Remember Y2K? I was 35. As a child and young man, I would say, “In the year 2000, I’ll be 35!” Which of course seemed ancient, and now seems like the beginning of my adulthood.
My concept of “The Year 2000” began to take shape when my mom took my brother and me to the drive-in to see 2001: A Space Odyssey in 1968. I was three then, so this is one of my earliest memories. It is an intense one. The film alternately fascinated and terrified me.
Decades later, as a new parent, and a teacher of three-year-olds, I would discover this is the period when children begin to grasp linear time – concepts of “tomorrow,” “yesterday,” “next month,” “Christmas/summer is only x days away,” and “The Year 2000.” Prior to this stage, tots are in a timeless zone, as in dreams.
After that drive-in, I became enamored of science fiction. Star Trek in particular. Futurism. Star Wars hit the summer I was twelve. It rearranged my molecules. This was my “Beatles on Ed Sullivan” experience, spiritual.
In those years, my prefrontal cortex – the section of the brain that perceives time, makes plans, builds civilizations – was increasingly abuzz. I constantly cast my thoughts into the future. As happens with most humans, this area went offline when hormones hit, but re-booted when the dust cleared.
The Year 2000 loomed ever closer. What would it bring? Flying cars, surely. Jetpacks! Certainly space stations orbiting Earth, and colonies on the moon, and Mars. A cure for cancer. Moving sidewalks like in The Jetsons. And robots both helpful and nefarious, even androids who could pass for human!
In my teens and twenties, I began to cross paths with people – usually young women – who introduced me to the tarot, runes, I-Ching, astrology, and other methods by which one could perhaps see more deeply into the present, and more clearly into the future. Naturally, I was all in. One beloved Wiccan informed me that in The Year 2000 I would be in the thick of my Saturn Return period. I.e., when Saturn returns to the place in the heavens where it was at one’s birth.

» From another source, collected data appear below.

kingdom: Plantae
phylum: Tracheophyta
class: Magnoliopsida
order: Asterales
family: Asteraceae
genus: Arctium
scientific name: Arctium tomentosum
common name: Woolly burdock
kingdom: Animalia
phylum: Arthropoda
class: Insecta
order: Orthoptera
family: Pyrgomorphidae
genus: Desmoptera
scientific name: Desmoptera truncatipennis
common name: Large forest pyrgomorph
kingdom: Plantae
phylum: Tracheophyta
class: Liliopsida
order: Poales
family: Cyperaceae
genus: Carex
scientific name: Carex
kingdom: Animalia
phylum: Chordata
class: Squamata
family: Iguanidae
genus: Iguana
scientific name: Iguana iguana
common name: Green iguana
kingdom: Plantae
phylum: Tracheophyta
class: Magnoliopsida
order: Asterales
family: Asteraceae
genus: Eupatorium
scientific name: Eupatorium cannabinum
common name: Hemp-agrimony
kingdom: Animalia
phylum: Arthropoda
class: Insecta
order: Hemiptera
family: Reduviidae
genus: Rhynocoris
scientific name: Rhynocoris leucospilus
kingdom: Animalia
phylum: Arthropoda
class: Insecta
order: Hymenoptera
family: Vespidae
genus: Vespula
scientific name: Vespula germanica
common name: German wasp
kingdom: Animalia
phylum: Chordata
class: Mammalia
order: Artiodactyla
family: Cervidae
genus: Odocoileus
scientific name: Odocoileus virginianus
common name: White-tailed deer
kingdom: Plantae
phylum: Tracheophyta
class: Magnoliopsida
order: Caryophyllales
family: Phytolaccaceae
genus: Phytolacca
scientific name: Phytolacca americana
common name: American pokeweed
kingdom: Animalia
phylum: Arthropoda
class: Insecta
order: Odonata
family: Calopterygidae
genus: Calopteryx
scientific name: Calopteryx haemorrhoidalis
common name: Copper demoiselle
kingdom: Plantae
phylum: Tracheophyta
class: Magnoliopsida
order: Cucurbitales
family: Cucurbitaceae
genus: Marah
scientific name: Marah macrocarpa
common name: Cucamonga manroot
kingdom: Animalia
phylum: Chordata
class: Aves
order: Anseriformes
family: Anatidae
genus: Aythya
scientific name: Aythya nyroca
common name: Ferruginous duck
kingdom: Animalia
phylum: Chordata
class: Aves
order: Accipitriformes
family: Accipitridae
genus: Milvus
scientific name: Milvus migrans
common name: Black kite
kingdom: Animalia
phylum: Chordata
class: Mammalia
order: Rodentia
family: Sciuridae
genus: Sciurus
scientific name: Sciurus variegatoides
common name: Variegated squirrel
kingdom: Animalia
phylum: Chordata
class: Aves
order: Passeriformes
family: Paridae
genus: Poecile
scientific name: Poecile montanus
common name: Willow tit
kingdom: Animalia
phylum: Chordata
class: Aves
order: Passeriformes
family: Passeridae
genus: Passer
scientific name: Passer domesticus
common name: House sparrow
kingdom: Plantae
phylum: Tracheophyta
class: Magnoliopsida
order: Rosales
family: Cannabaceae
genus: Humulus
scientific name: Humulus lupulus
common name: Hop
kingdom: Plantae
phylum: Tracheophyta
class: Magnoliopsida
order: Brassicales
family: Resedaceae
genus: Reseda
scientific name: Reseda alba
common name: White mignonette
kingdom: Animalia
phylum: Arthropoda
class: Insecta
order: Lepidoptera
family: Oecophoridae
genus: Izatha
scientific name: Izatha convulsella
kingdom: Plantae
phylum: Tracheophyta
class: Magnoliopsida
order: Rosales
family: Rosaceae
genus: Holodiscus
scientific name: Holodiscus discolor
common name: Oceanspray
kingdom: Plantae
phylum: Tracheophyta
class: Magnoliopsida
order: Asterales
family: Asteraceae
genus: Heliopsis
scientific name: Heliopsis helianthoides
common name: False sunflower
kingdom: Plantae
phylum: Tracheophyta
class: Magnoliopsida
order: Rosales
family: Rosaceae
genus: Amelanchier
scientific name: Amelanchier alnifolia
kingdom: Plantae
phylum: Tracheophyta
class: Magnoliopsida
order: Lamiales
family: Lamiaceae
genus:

“That’s when you become fully who you are,” she said. “In your early and mid thirties. Like when Jesus came back from the desert to teach; like when Buddha attained enlightenment.”
“Christ was crucified, though,” I said. “Age thirty-three.”
“Don’t be so negative. I can see it. That’s when you become you.”
It appears my Wiccan friend was right. While we didn’t get our flying cars, jetpacks, moon colonies, cancer cure, or humanoid androids, I did, in fact, bloom.
I became a father in 1998 – just shy of thirty-two – and by The Year 2000 I was a New Yorker watching the ball drop on a laptop with my wife and toddler son in a weekend cabin in the Catskills. My main job from 1998 until 2002 was caring for my son while his mother worked. Anyone who knows me – actually knows me – will correctly say this was the most important thing that ever happened to me, a pivotal event from which all else has come.
In The Year 2000, after many years of being a sideman musician, I released my first album. It did well, and opened doors. Soon thereafter, at the behest of my young son, I began honing my storytelling skills, which I would need and use – like now – for the unforeseen seismic changes: smartphones, Internet, social media. None of which were predicted by divination, astrology, or any sci-fi I recall.
Unforeseen or not, I’m here for it. And with a humility that did not exist before my Saturn Return in The Year 2000. I know now that the future, regardless of prognostication, is unwritten.